Con il Barcellona invece com’è finita?
«Che ho “lanciato” Puyol... Lui me lo dice sempre. Era nelle giovanili e aveva iniziato a fare qualche presenza pure in prima squadra. Un giorno Van Gaal lo chiamò e gli disse: “Voglio prendere il terzino destro più forte al mondo che è Zanetti: se non lo prendiamo, io ti tengo con me”. E Carles mi ringrazia ogni volta che mi vede...».

Cosa c’era in quell’abbraccio con Messi a Lusail?
«Tanto: l’ho visto iniziare in nazionale e meritava questa soddisfazione. L’ho ringraziato perché ha coronato il sogno di tutti gli argentini. A Doha in quei giorni si respirava un’aria speciale: tutti volevano che Lio alzasse la Coppa».

Ha un amico del cuore nel calcio?
«Con Zamorano che è il padrino di Sol e Cordoba che è padrino di “Nacho”, nonché il mio compagno di stanza all’Inter, il legame va al di là di quello che sono state le nostre carriere».

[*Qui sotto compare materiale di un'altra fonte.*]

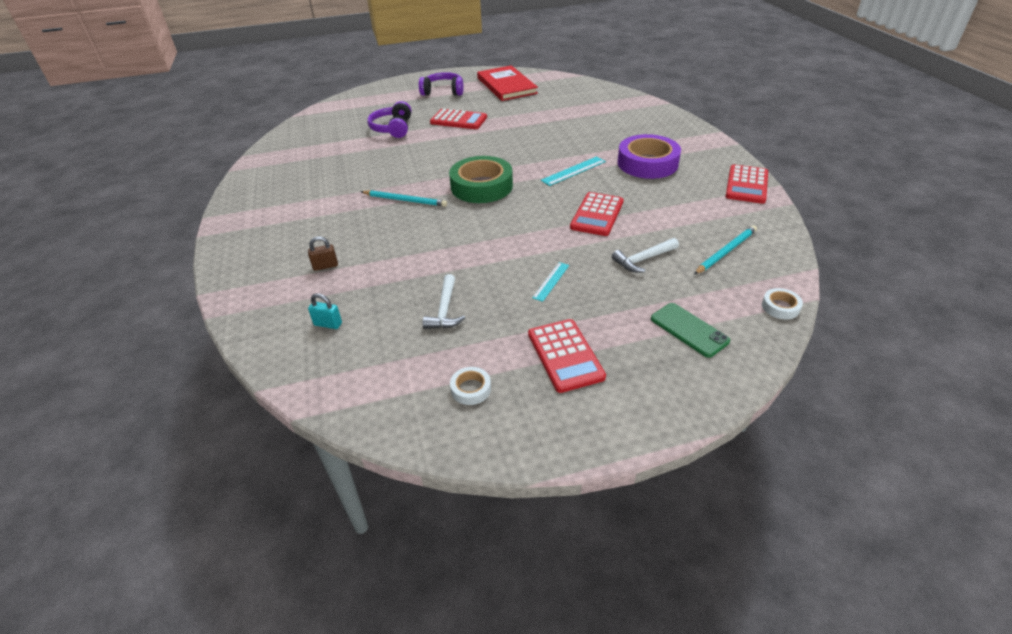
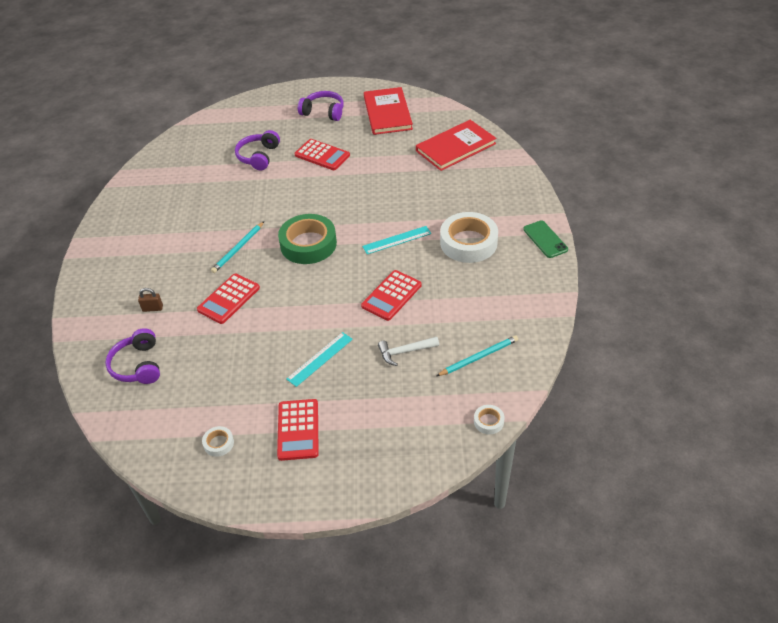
camera: 15 degrees right, 5 degrees up
turquoise padlock [308,293,342,329] -> purple headphones [105,328,160,384]
turquoise pencil [361,190,447,207] -> turquoise pencil turned 90 degrees clockwise [211,222,264,273]
white hammer [422,274,465,329] -> none
turquoise ruler [532,262,569,302] -> turquoise ruler [286,332,353,387], size x1.50
purple tape [618,134,681,179] -> white tape [440,212,498,263]
green phone [651,303,730,358] -> green phone moved to [523,221,568,258]
red calculator [726,164,768,204] -> red calculator moved to [197,273,260,324]
none -> red book [416,120,496,171]

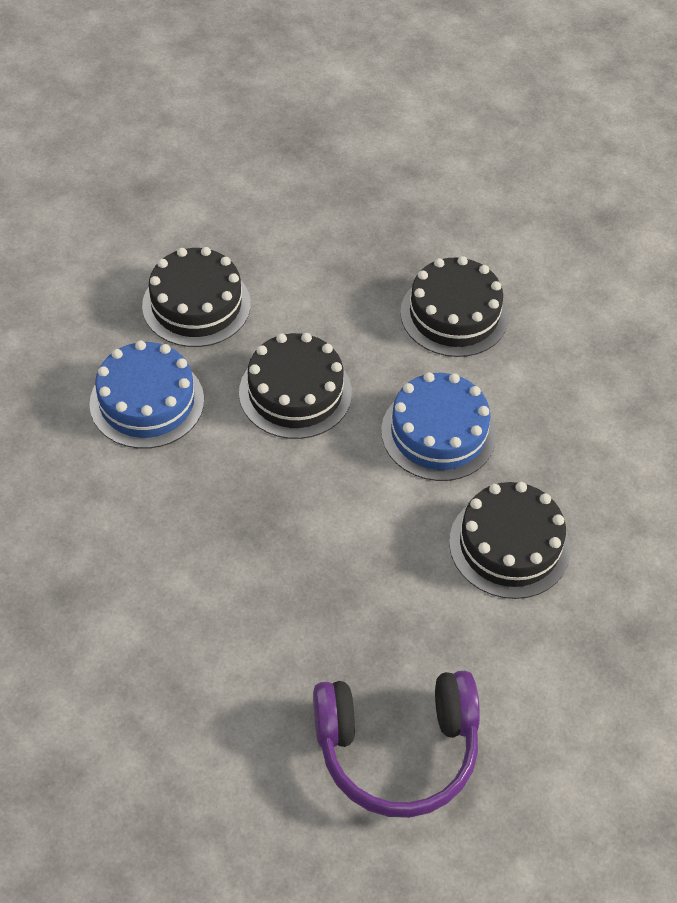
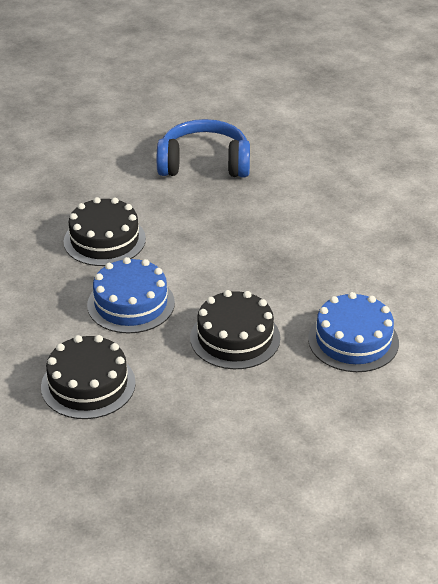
camera: 170 degrees left, 15 degrees down
black cake [142,247,251,347] -> none
purple headphones [313,671,480,818] -> blue headphones [157,119,250,177]

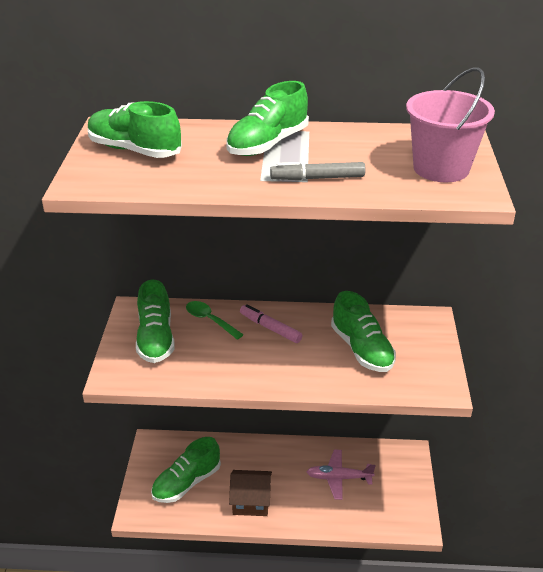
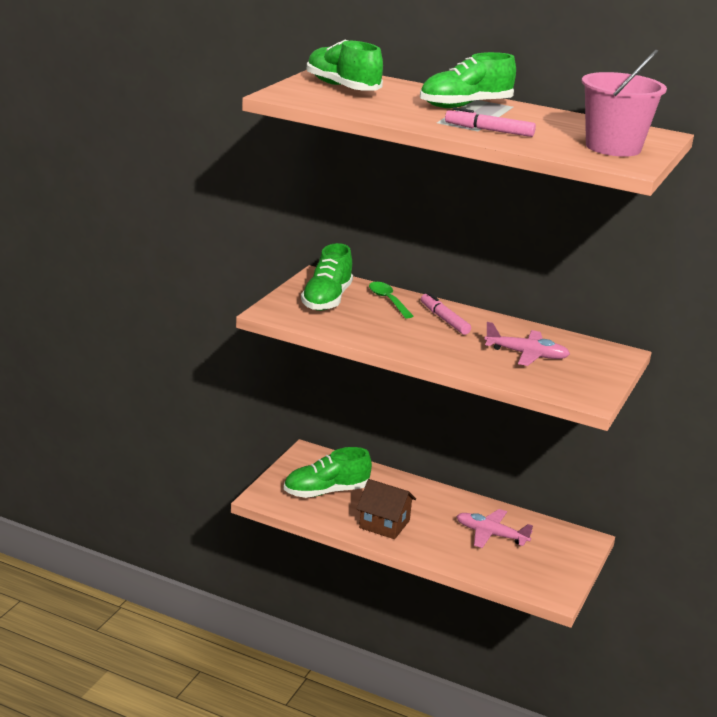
camera: 20 degrees right, 10 degrees down
grey marker [270,162,366,180] -> pink marker [445,107,536,137]
green shoe [331,291,396,372] -> pink plane [485,322,570,366]

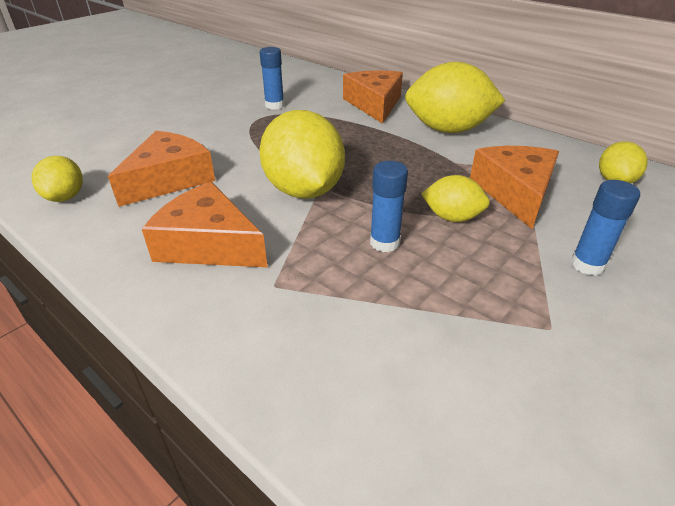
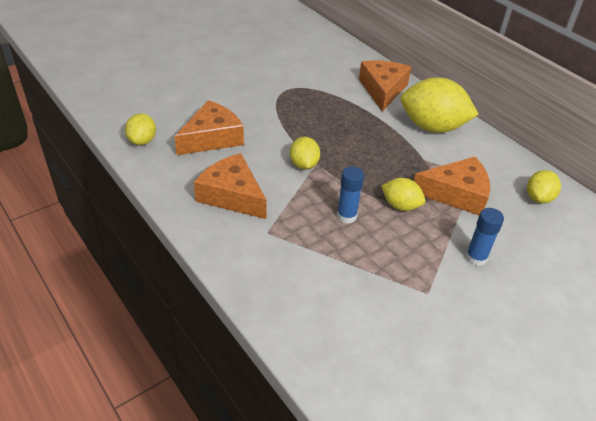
camera: 10 degrees right, 5 degrees up
yellow lemon [259,110,345,199] -> yellow lemon [290,137,320,170], size x0.52
blue glue stick [260,47,284,110] -> none
orange cheese [470,146,559,229] -> orange cheese turned 75 degrees clockwise [414,157,490,215]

Da Hodgson e Lippi si è sentito tradito?
«Con Hodgson ho sbagliato io perché non ho capito che mi ha sostituito nella finale con lo Schalke perché voleva che Berti battesse il rigore: lalite è finita lì e anche adesso, quando ci incontriamo, ci ridiamo su. L’atteggiamento di Lippi invece non mi era piaciuto: quando le cose vanno male non bisogna cercare colpevoli, ma soluzioni. Magari, col senno di poi, l’ha fatto per andare via...».

Come ha conquistato Paula?
«Era una bambina: io avevo 18-19 anni, lei 14. Eravamo a Talleres e, quando finivo di allenarmi, andavo a vederla giocare a basket: un amico ci ha fatto conoscere e poi...».

Insieme avete creato la Fondazione Pupi. È il suo gol più bello?
«La Pupi è amore vero, è il modo per dare ai bambini del nostro paese un futuro migliore. Attraverso lo sport, cerchiamo di portare i bambini a scuola e far sì che imparino un mestiere».

Lei ha girato il mondo con gli Inter Campus: qual è il ricordo più forte?
«Quando siamo andati all’Onu: veder riconosciuto dalle Nazioni Unite il nostro lavoro è stata una cosa incredibile. E non so se qui si rendono conto che valore ha questo progetto».